Friday, September 11, 2009

Latin hysteria

It's F1, it's Monza, it's Fisi in a Ferrari. Dreams can still come true in motor racing. It's closing the curtain on the European season. My last Sunday breakfast with But, Vet, Alo and co. These are the things occupying the SSCP's mind of a Friday. Must not forget to go to class.
Sent from my Verizon Wireless BlackBerry

Wednesday, September 9, 2009

Crackberry blogger

I have learned that I can compose posts using my Crackberry. If only I had something to say...
Sent from my Verizon Wireless BlackBerry

Summer break

So I checked in recently to see with astonishment that no posts were forthcoming in the entire month of August.
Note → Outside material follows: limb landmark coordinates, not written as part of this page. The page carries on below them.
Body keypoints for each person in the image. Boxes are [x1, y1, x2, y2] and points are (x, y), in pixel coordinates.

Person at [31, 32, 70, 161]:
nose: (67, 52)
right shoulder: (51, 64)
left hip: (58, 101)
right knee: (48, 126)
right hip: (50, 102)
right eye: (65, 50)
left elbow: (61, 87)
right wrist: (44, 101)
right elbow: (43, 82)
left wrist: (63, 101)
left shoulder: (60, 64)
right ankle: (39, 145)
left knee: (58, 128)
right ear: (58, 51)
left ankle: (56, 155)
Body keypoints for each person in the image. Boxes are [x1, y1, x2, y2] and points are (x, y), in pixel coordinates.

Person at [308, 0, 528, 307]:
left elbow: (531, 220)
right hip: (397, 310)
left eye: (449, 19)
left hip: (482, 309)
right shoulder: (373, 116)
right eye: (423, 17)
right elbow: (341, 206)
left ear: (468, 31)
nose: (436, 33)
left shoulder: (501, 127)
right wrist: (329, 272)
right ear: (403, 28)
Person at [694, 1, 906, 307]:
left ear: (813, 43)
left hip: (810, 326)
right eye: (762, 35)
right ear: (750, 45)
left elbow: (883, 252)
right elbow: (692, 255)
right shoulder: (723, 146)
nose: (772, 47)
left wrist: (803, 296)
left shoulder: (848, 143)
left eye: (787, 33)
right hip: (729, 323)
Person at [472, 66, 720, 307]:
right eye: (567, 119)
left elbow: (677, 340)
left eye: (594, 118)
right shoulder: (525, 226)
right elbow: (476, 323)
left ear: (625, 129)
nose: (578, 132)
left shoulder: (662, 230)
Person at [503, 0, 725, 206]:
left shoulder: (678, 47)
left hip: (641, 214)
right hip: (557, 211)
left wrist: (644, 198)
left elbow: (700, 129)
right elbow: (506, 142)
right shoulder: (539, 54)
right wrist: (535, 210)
I suppose if F1 can take four weeks off during the summer then the SSCP can be so excused. It is not as if nothing was happening or no ideas were coming to mind. Far from it. But for whatever reason they never quite translated into the written word. I think I have observed previously how some are seemingly capable of daily rants on almost any topic; and in many cases one really rather wishes they weren't. Perhaps with the coming and going of Labor Day and the lengthening of the evening, my hand will turn once more to the keyboard and the entertainment of my legion followers.
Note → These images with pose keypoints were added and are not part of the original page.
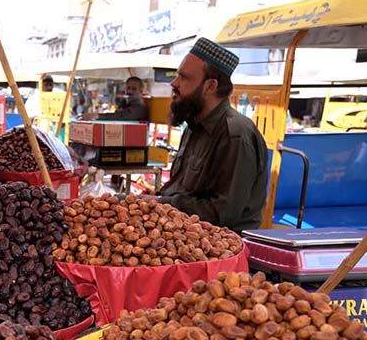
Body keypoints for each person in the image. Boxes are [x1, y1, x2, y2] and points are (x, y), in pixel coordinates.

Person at [157, 37, 268, 232]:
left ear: (210, 86)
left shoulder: (236, 135)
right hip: (181, 234)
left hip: (220, 249)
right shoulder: (193, 125)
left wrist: (160, 203)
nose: (174, 83)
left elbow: (223, 212)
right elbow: (182, 190)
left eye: (184, 77)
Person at [81, 76, 149, 121]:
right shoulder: (125, 102)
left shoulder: (140, 107)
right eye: (128, 88)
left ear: (141, 91)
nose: (129, 91)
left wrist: (97, 115)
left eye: (134, 89)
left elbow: (120, 116)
This summer was quite a bit different from last in many ways. How quickly issues come and go. Casting one's mind back to Dulcie and Aylwin's Big Beer Adventure across the endless, sweeping vistas of the west, following on the heels of Lewis and Clark and learning more of their epic adventure and complex characters, the central issue was the energy "crisis." The steepling price of petrol, we were told, was a result of mushrooming demand for energy in China and other emerging economies. Cufflink-flashing investment gurus confidently predicted the price of oil would continue its skyward arc. Speculation had nothing to do with it of course. The energy crisis was closely followed by the food crisis and soon pictures of the starving populace holding empty bowls were making the front pages. All this, we were told, was due to the unreasonable demands for biofuels pushing up the prices of grain. It had nothing to do with speculation of course. Almost before I had time to design the wind turbine to mount on the Raintree roof, the crises evaporated amidst the spectacular disintegration of the financial markets - which had nothing to do with speculation of course.

Barely a squeak has been heard about energy or off-shore drilling since; the starving millions must have their food again; the $200 barrel of oil got closer to $20. On top of that, the unusually mild summer in many parts may have many wondering if this global warming thing is real after all. More on that down the road perhaps.

The issue du jour this summer has been healthcare reform. I have my opinions on that, as any Super Savvy Cyber Professor should. As I await the return of my computer from the grave, I may share them.